Cruz's strategy, developed well before Trump shot to the lead, is to appeal to frustrated conservatives by emphasizing his roots as a tea-party, grassroots-friendly firebrand. The Cruz campaign says it is complementing that approach with intense state-by-state organizing — somewhat mimicking President Barack Obama's neighborhood-based approach to campaigning eight years ago — with local tea party leaders playing a pivotal role.
His campaign boasts of having leaders in every county in the first four voting states of South Carolina, Nevada, Iowa and New Hampshire. It also claims to have leaders in all 153 congressional districts in the 24 states that have primaries before March 15, according to spokeswoman Catherine Frazier.
Super Tuesday has 565 bound delegates — convention goers the party says are obligated to vote in line with their state's primary or caucus results — at stake in a race that requires 1,236 for the nomination. The states on Cruz's tour have more than 330 — a number that does not count the 152 delegates available in the senator's home state of Texas, which also votes March 1.
The nomination won't be won in the first two weeks of March, since states voting before March 15 will distribute their delegates proportionally instead of in a winner-take-all fashion.

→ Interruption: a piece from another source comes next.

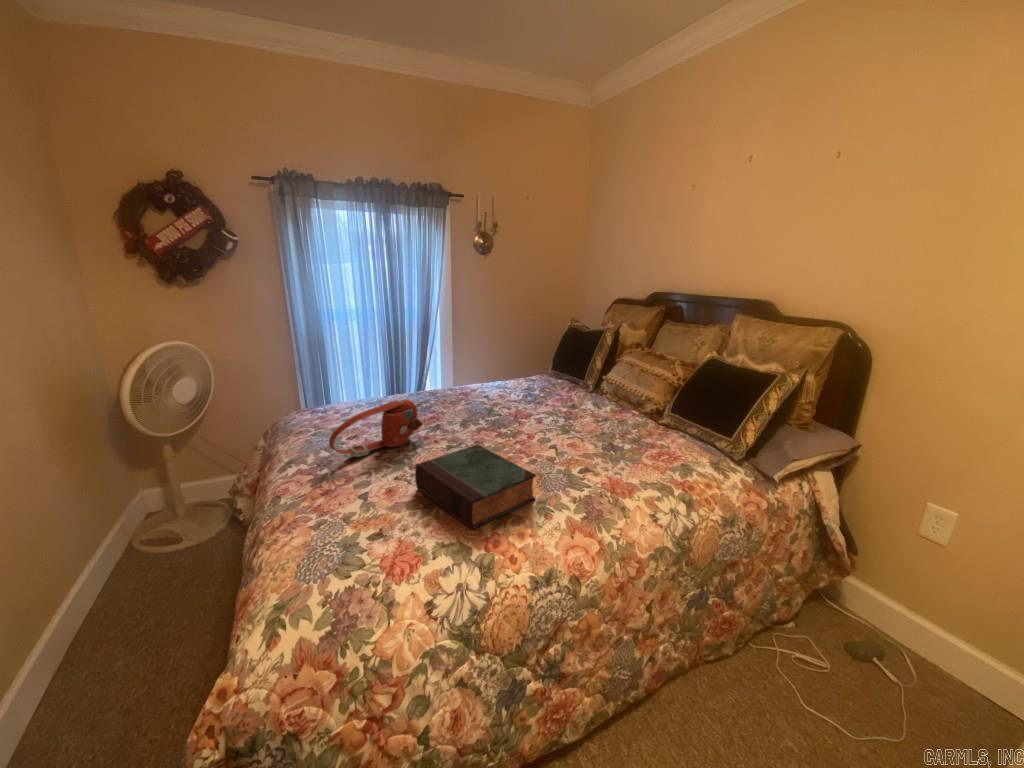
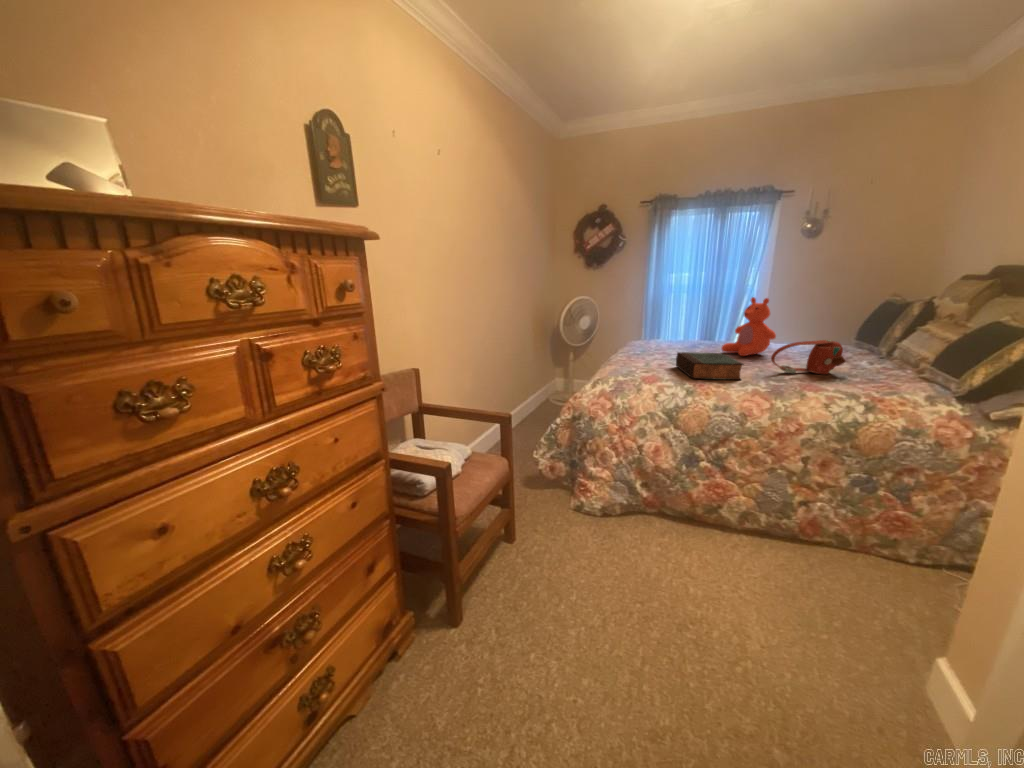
teddy bear: none [448,335,513,424] -> present [722,297,776,356]
handbag: present [329,399,423,457] -> present [771,340,845,375]

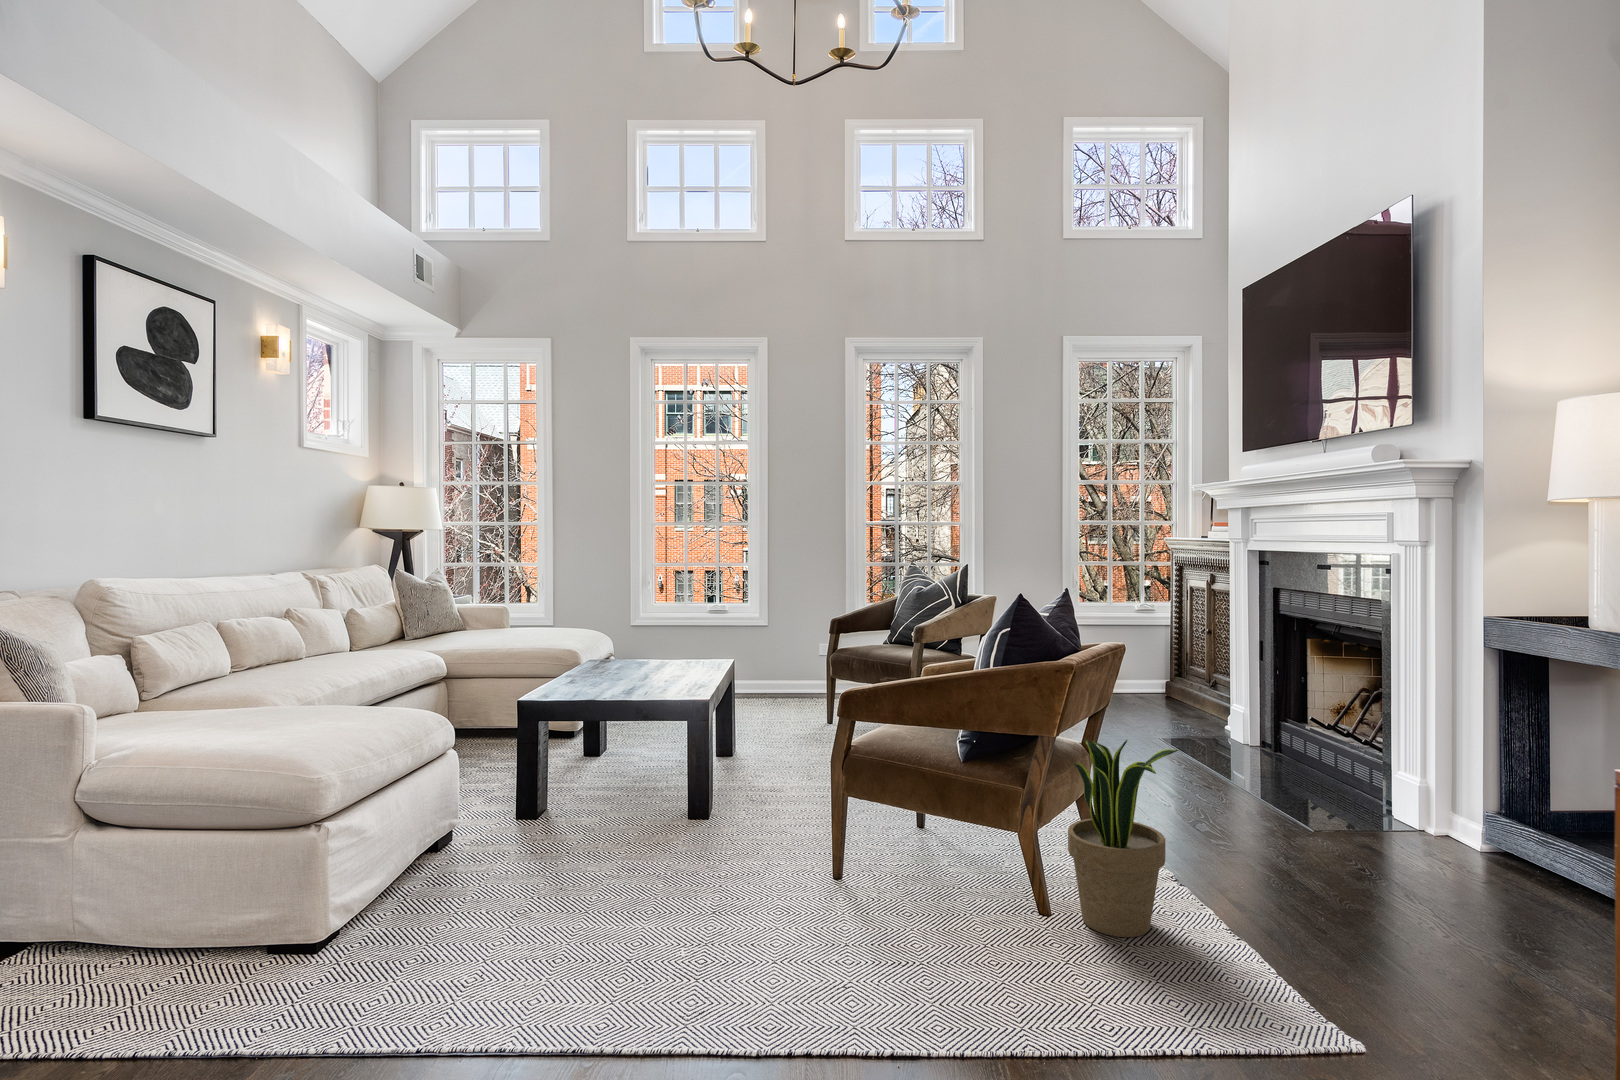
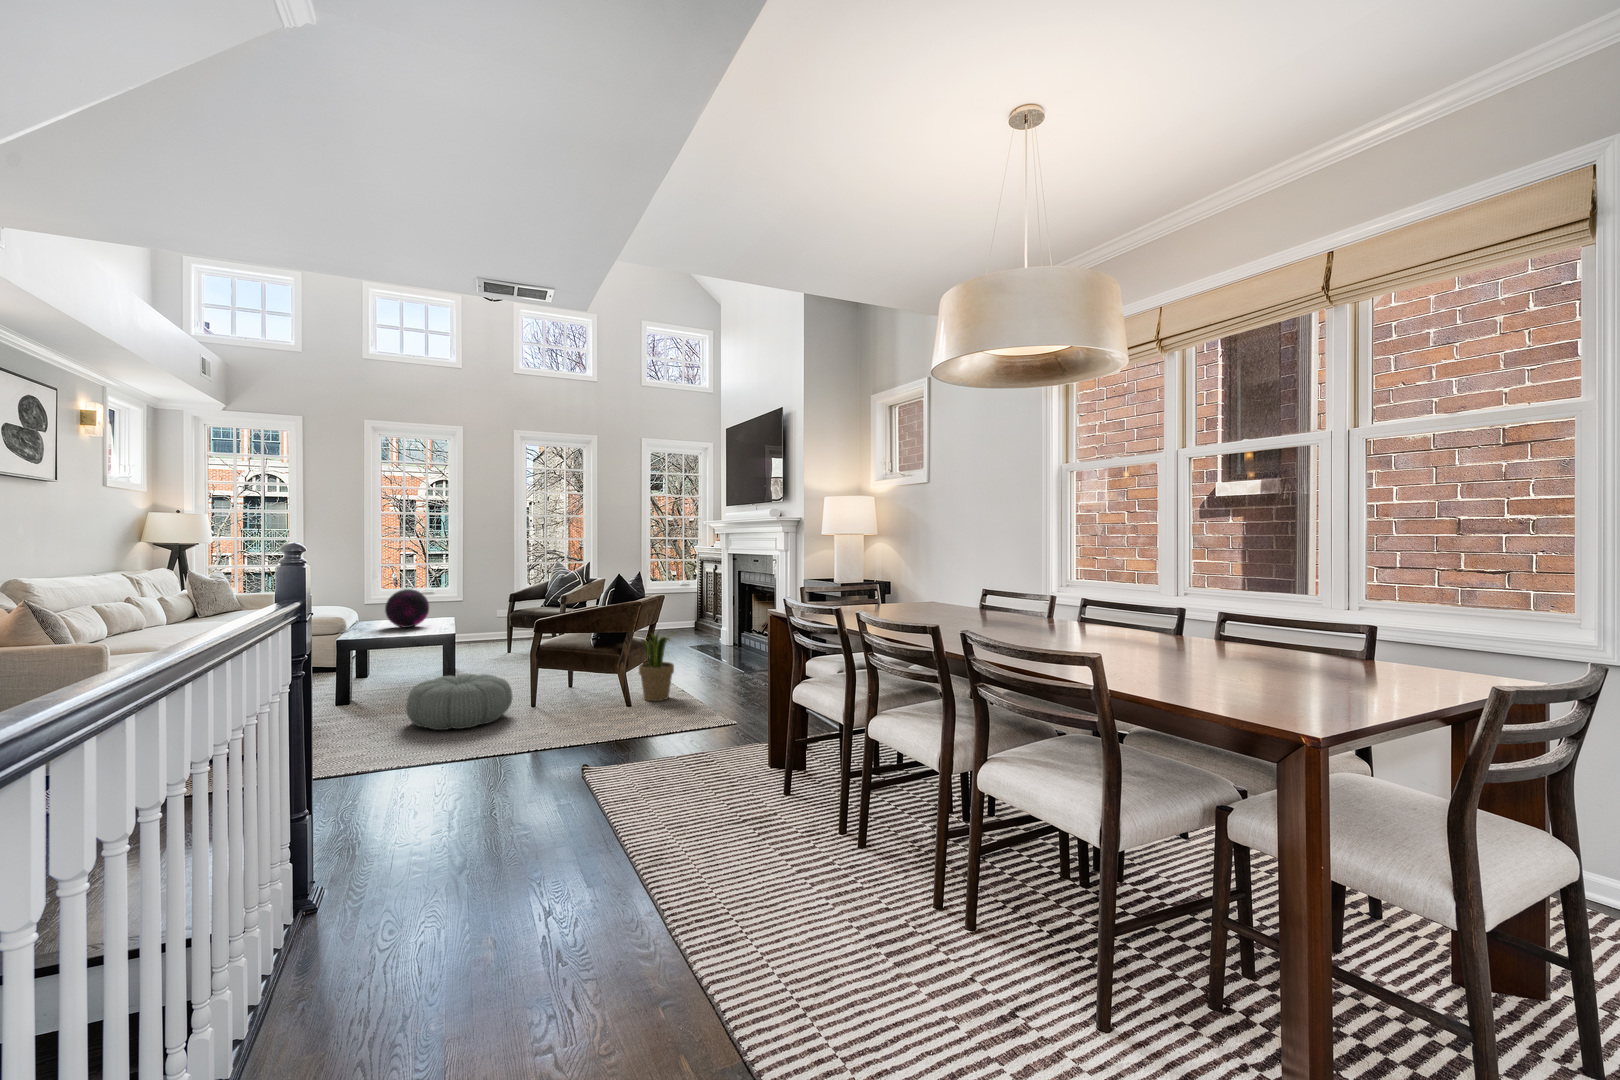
decorative orb: none [599,607,670,677] -> present [385,589,429,628]
pouf: none [526,806,759,966] -> present [406,674,512,730]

But Cruz is betting that he can leverage his recent surge in the polls with his traditional, broad appeal to conservatives to give him a sustainable one-two punch that no other Republican can match.
On previous visits to some of the March primary states, Cruz has told voters their job is "to make sure that the next Republican nominee for president is a real and genuine conservative." He generally doesn't mention his opponents, instead recalling past Republican nominees like Bob Dole, John McCain and Mitt Romney, who failed to win the presidency — figures many self-declared conservatives deem too moderate for the GOP of 2016.
"If we nominate Democrat-lite, we will lose once again," Cruz said.
In Alabama, one of his lead organizers, Becky Gerritson, said the message resonates across multiple "lanes" in the party, the term Cruz himself uses to talk about the various groupings of Republican voters.
"A lot of people in the establishment hate him," said Gerritson, a local tea party leader. "But he's attracting constitutional conservatives ... people who love the Second Amendment. I see a lot evangelical support. ... And I think even some people who consider themselves establishment are starting to give him a second look."
A Nashville tea party leader and Cruz supporter, Ben Cunningham, said the senator's efforts in Tennessee, another stop on his tour, far outpaced other candidates.
In one example, Cruz supporters have been passing out campaign literature at most of the Christmas parades that are common in small towns across Tennessee leading up to the holiday, while other campaigns are absent, Cunningham said.
"It's typical of the kind of opportunistic grassroots campaign that's taking place, under the radar many times," said Cunningham. "There are a lot of people who talk about grassroots campaigns, but there aren't that many that can capture and use the energy of the grassroots."
Bauer reported from Madison, Wisconsin.